Did investors miss the message on the value of Blackberry's BBM?

How BlackBerry Messenger lost its way
Thursday, 20 Feb 2014 | 2:00 PM ET
CNBC.com Senior Writer John Jannarone discusses how BlackBerry's app lost ground to WhatsApp and other smart phone messaging services.











Facebook's deal with WhatsApp has everyone talking about how much messages are really worth. So should investors consider picking up their BlackBerries again?
Facebook has agreed to pay up to $19 billion for fast-growing messenger service WhatsApp as part of a bid to command more of consumers' time on their mobile devices. The price equates to an impressive $42 each for WhatsApp's roughly 450 million monthly active users.
Each user could be even more valuable on WeChat, a unit of China's Tencent Holdings. That company, which has around 300 million monthly active users, has a market capitalization of $140 billion. While there are some other valuable parts of Tencent included in that valuation, WeChat offers a broader range of potentially lucrative services like gaming between users and a payments system.
A natural question is whether Blackberry's BBM messenger service has been overlooked and deserves a big valuation of its own. The entire company, which has seen a dramatic sales decline as consumers switched to Android and Appledevices, has an enterprise value of just $2.9 billion.
That suggests investors ascribe very little value to the 80 million active BBM users BlackBerry last reported. Were they worth $42 each, BBM would be worth $3.4 billion, which would come on top of other valuable assets Blackberry has, such as government customers who will likely stick with the service, and a bundle of patents. BlackBerry declined to comment.
There is some reason to believe BBM has more value than the market reflects. After all, BBM was once the dominant messaging service. It lost that crown as users abandoned BlackBerry devices in favor of other phones, which didn't allow them to use BBM until BlackBerry introduced it on other plaforms last year.
No doubt, some users are returning to BBM. BlackBerry said in late December that 40 million users had registered BBM on Apple and Android platforms in the prior 60 days.
But keeping that kind of momentum will be tough. Many users who once used BBM on their BlackBerry devices are now completely comfortable with a network of contacts on WhatsApp. Tim Long, an analyst with BMO Capital Markets, estimates that BBM's user growth lags far behind WhatsApp's clip of about a million per day.
And any real attempt to catch up would be an expensive pursuit for BlackBerry. The company will lose $1 billion in free cash in the year through February and $800 million in the year through February 2015, according to consensus estimates.
Burning more cash would be a very difficult maneuver for Blackberry as it fights sales declines in its other businesses. A rival like Facebook, meanwhile, will happily pour loads of cash into WhatsApp without worrying about making any immediate return. Investors who own BlackBerry now are probably more focused on the company's return to profitability, which it acknowledges is years away. 
Even so, BBM's user base could have value to another company that's not afraid to invest in it. Many of BBM's users are in emerging markets where BlackBerries themselves are still common and there's still a chance to migrate users onto new phones.
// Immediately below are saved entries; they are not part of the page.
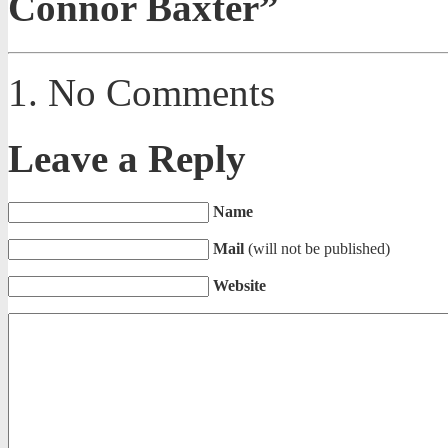
Connor Baxter”
No Comments
Leave a Reply
Name
Mail
(will not be published)
Website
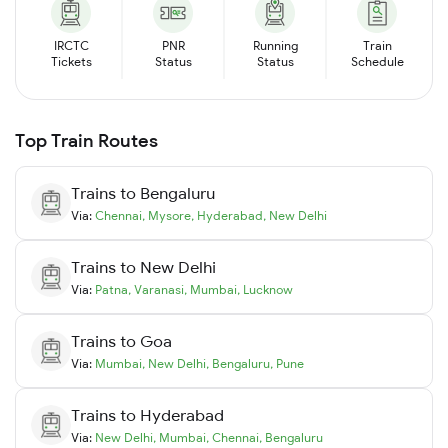
IRCTC
PNR
Running
Train
Tickets
Status
Status
Schedule
Top Train Routes
Trains to
Bengaluru
Via:
Chennai
,
Mysore
,
Hyderabad
,
New Delhi
Trains to
New Delhi
Via:
Patna
,
Varanasi
,
Mumbai
,
Lucknow
Trains to
Goa
Via:
Mumbai
,
New Delhi
,
Bengaluru
,
Pune
Trains to
Hyderabad
Via:
New Delhi
,
Mumbai
,
Chennai
,
Bengaluru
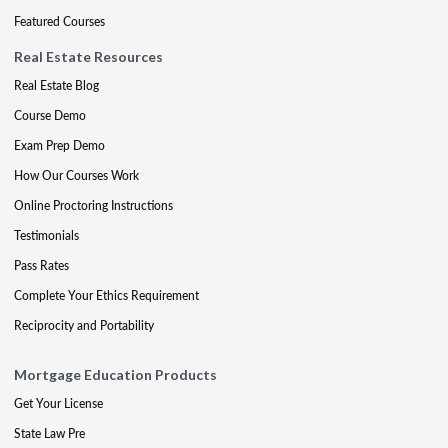
Featured Courses
Real Estate Resources
Real Estate Blog
Course Demo
Exam Prep Demo
How Our Courses Work
Online Proctoring Instructions
Testimonials
Pass Rates
Complete Your Ethics Requirement
Reciprocity and Portability
Mortgage Education Products
Get Your License
State Law Pre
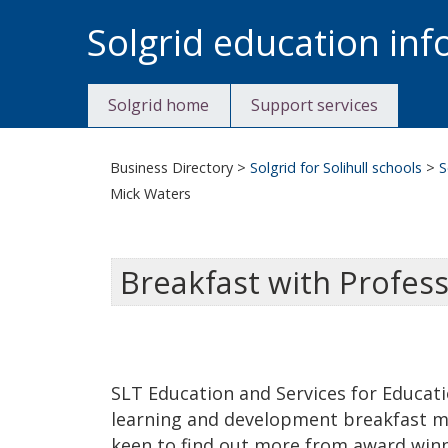
Skip
Solgrid education in
to
content
Solgrid home
Support services
Business Directory
>
Solgrid for Solihull schools
>
S
Mick Waters
Breakfast with Profes
SLT Education and Services for Educatio
learning and development breakfast m
keen to find out more from award win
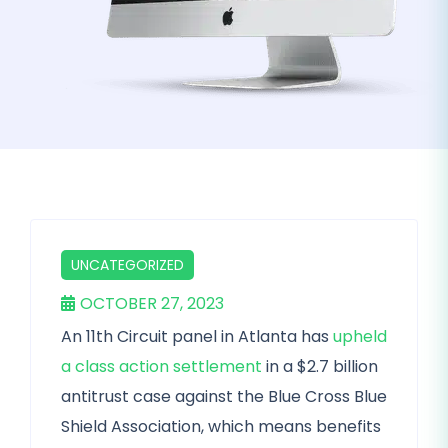
UNCATEGORIZED
OCTOBER 27, 2023
An 11th Circuit panel in Atlanta has
upheld
a class action settlement
in a $2.7 billion
antitrust case against the Blue Cross Blue
Shield Association, which means benefits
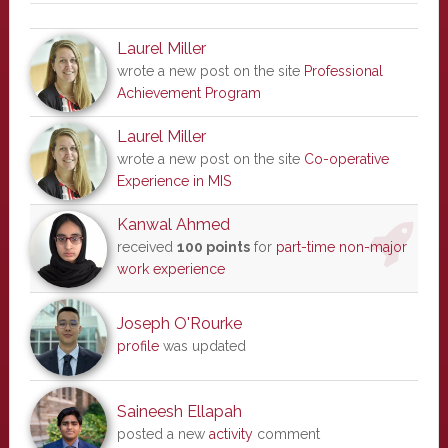
Laurel Miller
wrote a new post on the site
Professional
Achievement Program
Laurel Miller
wrote a new post on the site
Co-operative
Experience in MIS
Kanwal Ahmed
received
100 points
for
part-time non-major
work experience
Joseph O'Rourke
profile
was updated
Saineesh Ellapah
posted a new
activity
comment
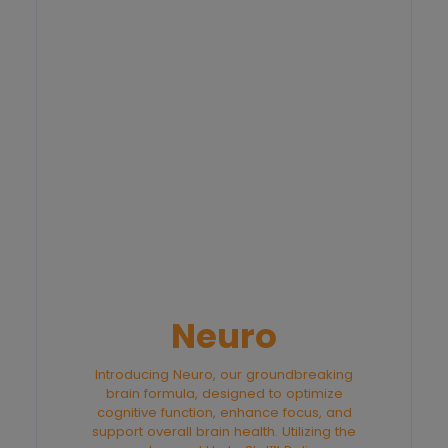
Neuro
Introducing Neuro, our groundbreaking
brain formula, designed to optimize
cognitive function, enhance focus, and
support overall brain health. Utilizing the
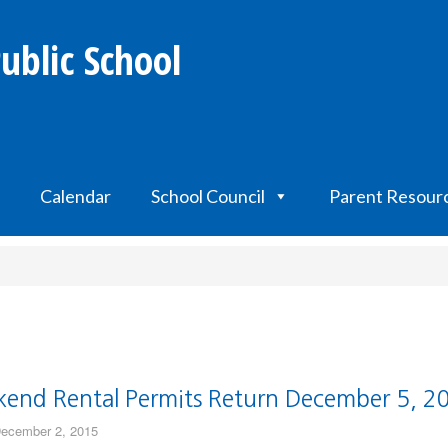
ublic School
Calendar
School Council
Parent Resour
end Rental Permits Return December 5, 2
ecember 2, 2015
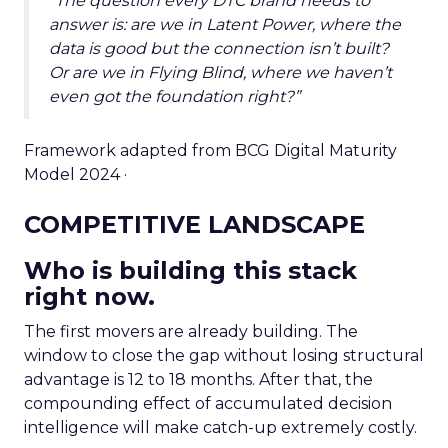
“The question every DTC brand needs to
answer is: are we in Latent Power, where the
data is good but the connection isn’t built?
Or are we in Flying Blind, where we haven’t
even got the foundation right?”
Framework adapted from BCG Digital Maturity
Model 2024 ·
COMPETITIVE LANDSCAPE
Who is building this stack
right now.
The first movers are already building. The
window to close the gap without losing structural
advantage is 12 to 18 months. After that, the
compounding effect of accumulated decision
intelligence will make catch-up extremely costly.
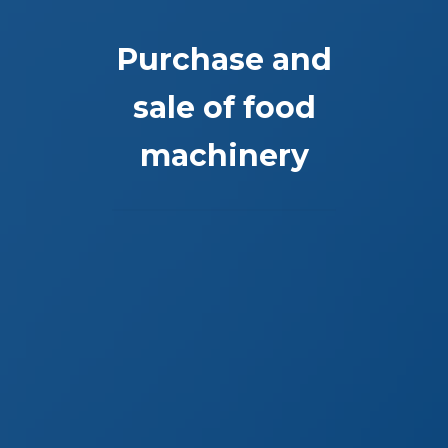
Purchase and
sale of food
machinery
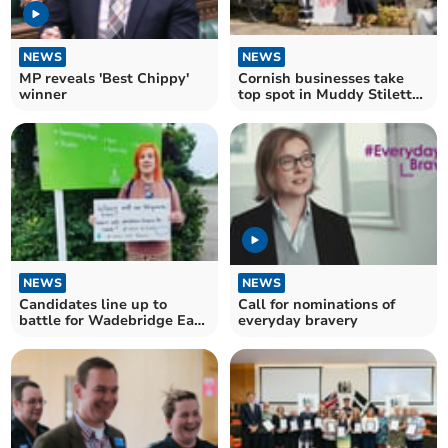
NEWS
NEWS
MP reveals 'Best Chippy'
Cornish businesses take
winner
top spot in Muddy Stilettos
Awards
NEWS
NEWS
Candidates line up to
Call for nominations of
battle for Wadebridge East
everyday bravery
Cornwall Council seat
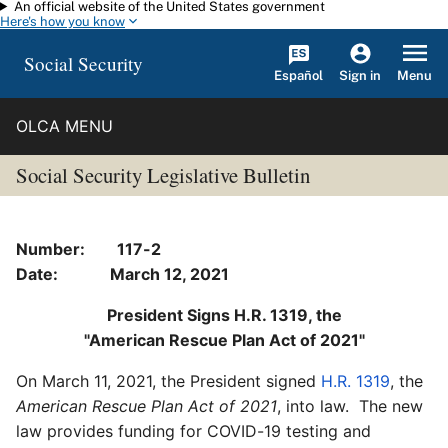
An official website of the United States government
Skip to main content
Here's how you know
Social Security
Español
Menu
Sign in
OLCA MENU
Social Security Legislative Bulletin
Number: 117-2
Date: March 12, 2021
President Signs H.R. 1319, the
"American Rescue Plan Act of 2021"
On March 11, 2021, the President signed
H.R. 1319
, the
American Rescue Plan Act of 2021
, into law. The new
law provides funding for COVID-19 testing and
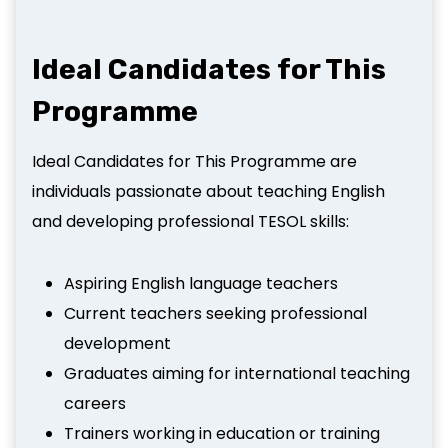
Ideal Candidates for This
Programme
Ideal Candidates for This Programme are
individuals passionate about teaching English
and developing professional TESOL skills:
Aspiring English language teachers
Current teachers seeking professional
development
Graduates aiming for international teaching
careers
Trainers working in education or training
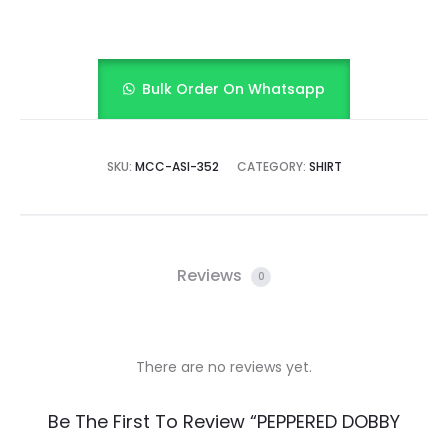
Bulk Order On Whatsapp
SKU:
MCC-ASI-352
CATEGORY:
SHIRT
Reviews
0
There are no reviews yet.
R
Be The First To Review “PEPPERED DOBBY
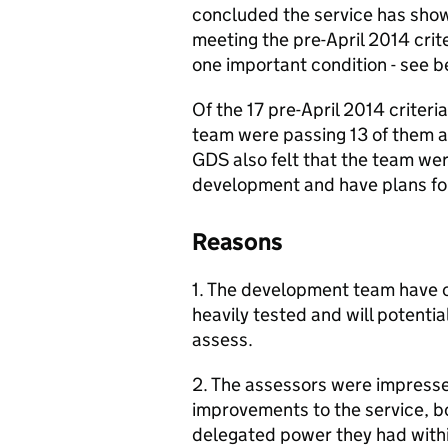
concluded the service has show
meeting the pre-April 2014 crit
one important condition - see b
Of the 17 pre-April 2014 criter
team were passing 13 of them 
GDS also felt that the team wer
development and have plans fo
Reasons
1. The development team have 
heavily tested and will potentia
assess.
2. The assessors were impressed
improvements to the service, bot
delegated power they had withi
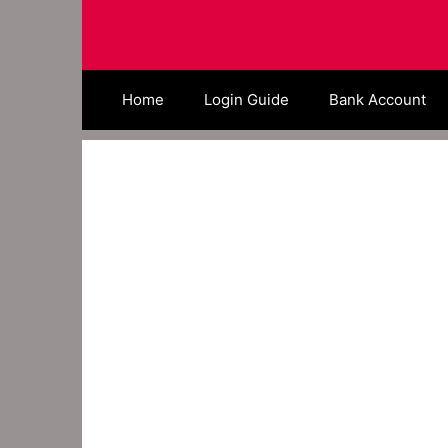
Skip
to
content
Home
Login Guide
Bank Account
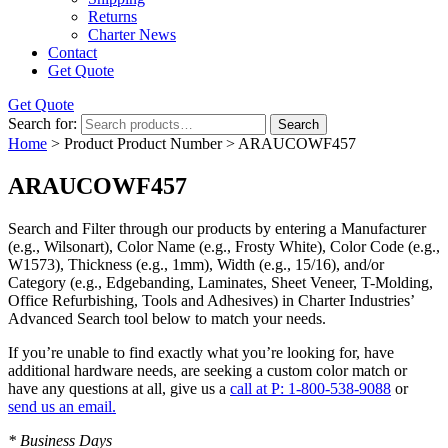
Returns
Charter News
Contact
Get Quote
Get Quote
Search for:
Search
Home
> Product Product Number > ARAUCOWF457
ARAUCOWF457
Search and Filter
through our products by entering a
Manufacturer
(e.g., Wilsonart),
Color Name
(e.g., Frosty White),
Color Code
(e.g.,
W1573
),
Thickness
(e.g., 1mm),
Width
(e.g., 15/16), and/or
Category
(e.g., Edgebanding, Laminates, Sheet Veneer, T-Molding,
Office Refurbishing, Tools and Adhesives) in Charter Industries’
Advanced Search tool below to match your needs.
If you’re unable to find
exactly
what you’re looking for, have
additional hardware needs, are seeking a
custom color match
or
have
any questions at all
, give us a
call at P: 1-800-538-9088
or
send us an email.
* Business Days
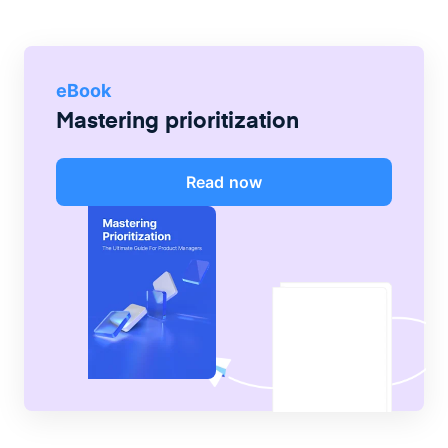
eBook
Mastering prioritization
Read now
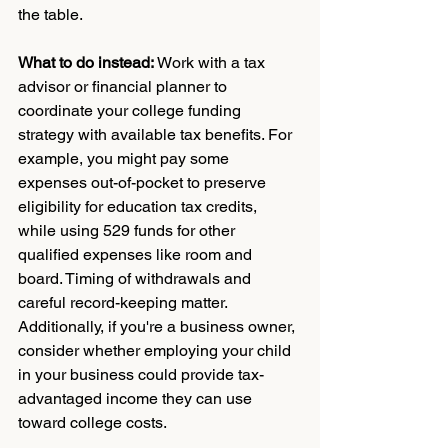
the table.
What to do instead:
 Work with a tax 
advisor or financial planner to 
coordinate your college funding 
strategy with available tax benefits. For 
example, you might pay some 
expenses out-of-pocket to preserve 
eligibility for education tax credits, 
while using 529 funds for other 
qualified expenses like room and 
board. Timing of withdrawals and 
careful record-keeping matter. 
Additionally, if you're a business owner, 
consider whether employing your child 
in your business could provide tax-
advantaged income they can use 
toward college costs.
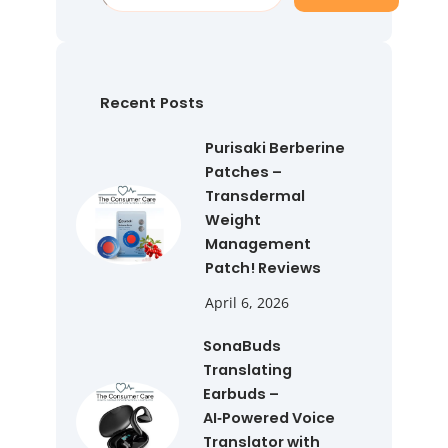
e
a
r
c
h
Recent Posts
Purisaki Berberine
Patches –
Transdermal
Weight
Management
Patch! Reviews
April 6, 2026
SonaBuds
Translating
Earbuds –
AI‑Powered Voice
Translator with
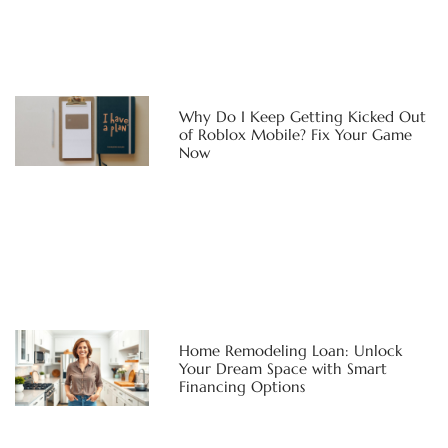
Why Do I Keep Getting Kicked Out
of Roblox Mobile? Fix Your Game
Now
Home Remodeling Loan: Unlock
Your Dream Space with Smart
Financing Options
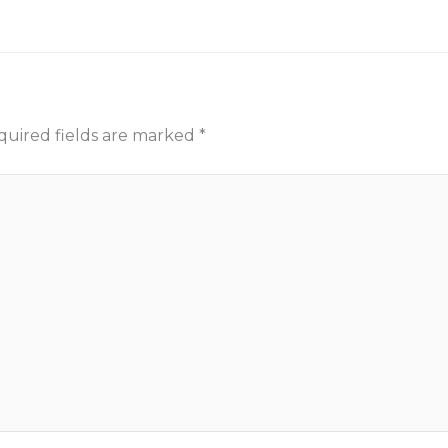
quired fields are marked
*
Who might take interest? One possibility is a mobile carrier in regions where customers often use messenger services like BBM instead of traditional text messages. The likes of Singapore Telecommunications or Telefonica could see BBM as an opportunity to regain control of customers who rarely use their voice or text services, said James Citron, founder of Outspoken, a U.S. firm that offers messaging services for companies including Cox Media Group and Jack in the Box.
Given its questionable growth prospects, BBM probably isn't worth the $42 per user that WhatsApp just received. And Blackberry itself isn't likely to turn it into a revenue producer anytime soon. But if the right buyer shows up, BlackBerry investors should welcome a couple of billion dollars in the company's pocket.